* Data section:

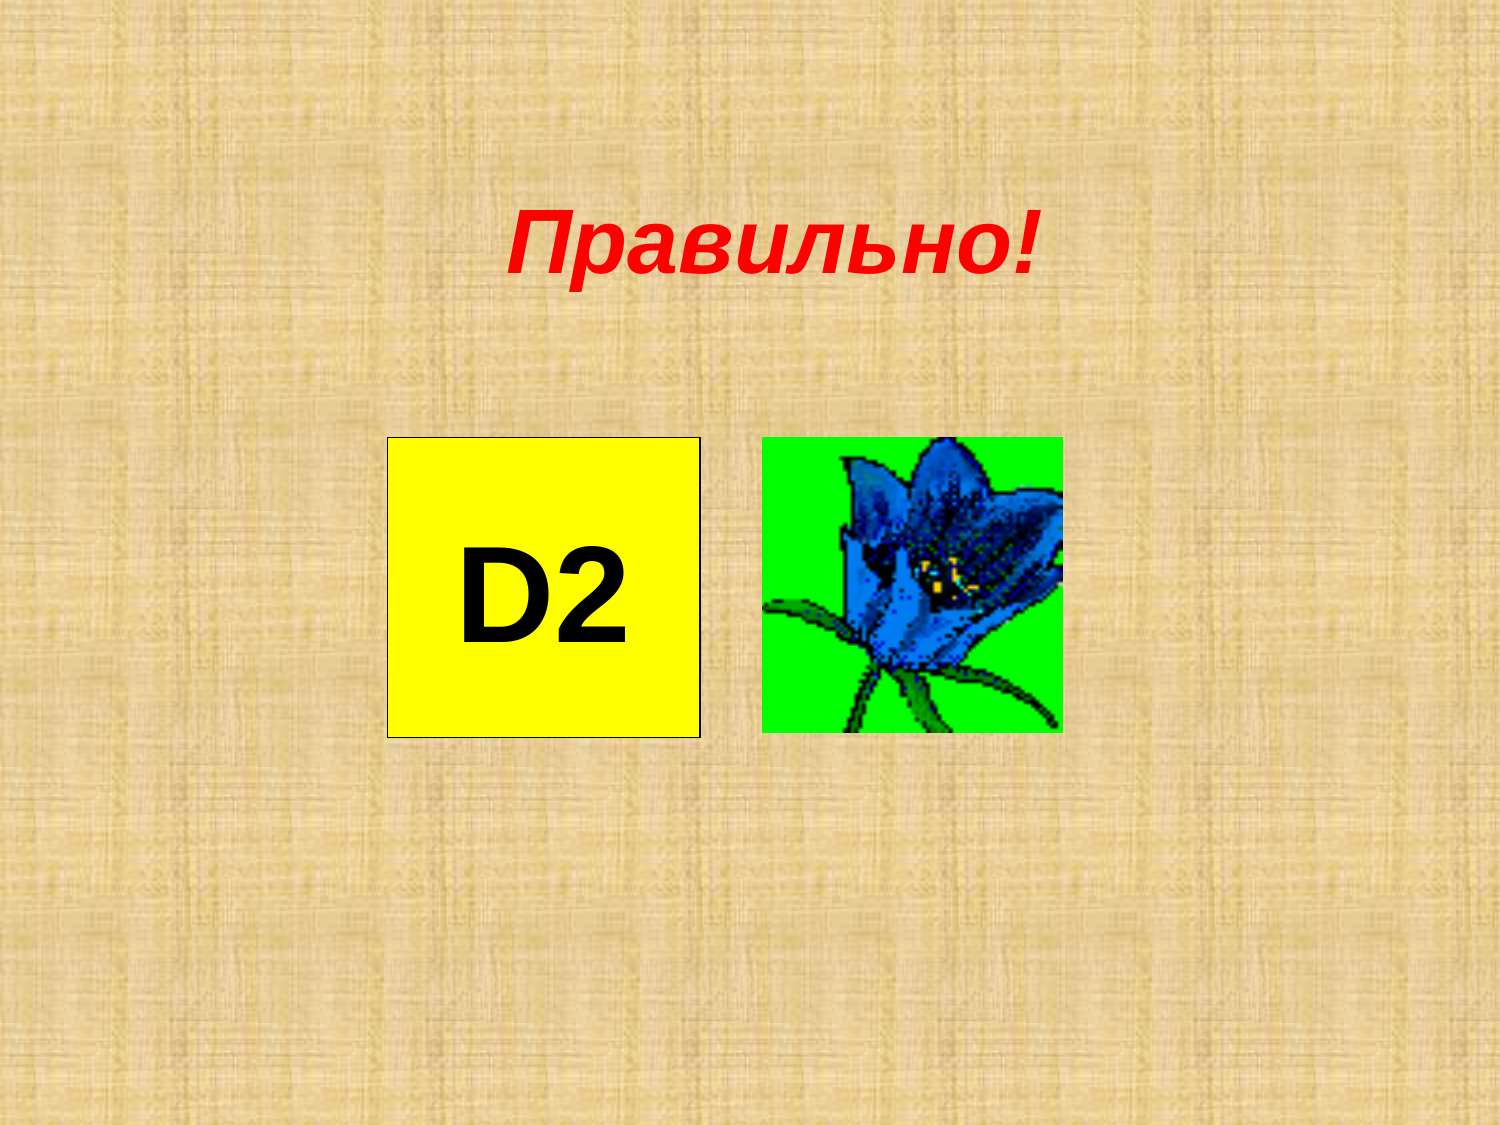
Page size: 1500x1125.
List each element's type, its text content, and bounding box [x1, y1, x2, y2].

picture [0, 0, 1500, 1125]
text_box Правильно! [387, 174, 1163, 300]
text_box D2 [387, 437, 700, 738]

* Request:
Please copy the line that holds "List each element's" and each line under it through the last line above, exactly as they stand, adding nothing.

* Solution for this task:
List each element's type, its text content, and bounding box [x1, y1, x2, y2].

picture [0, 0, 1500, 1125]
text_box Правильно! [387, 174, 1163, 300]
text_box D2 [387, 437, 700, 738]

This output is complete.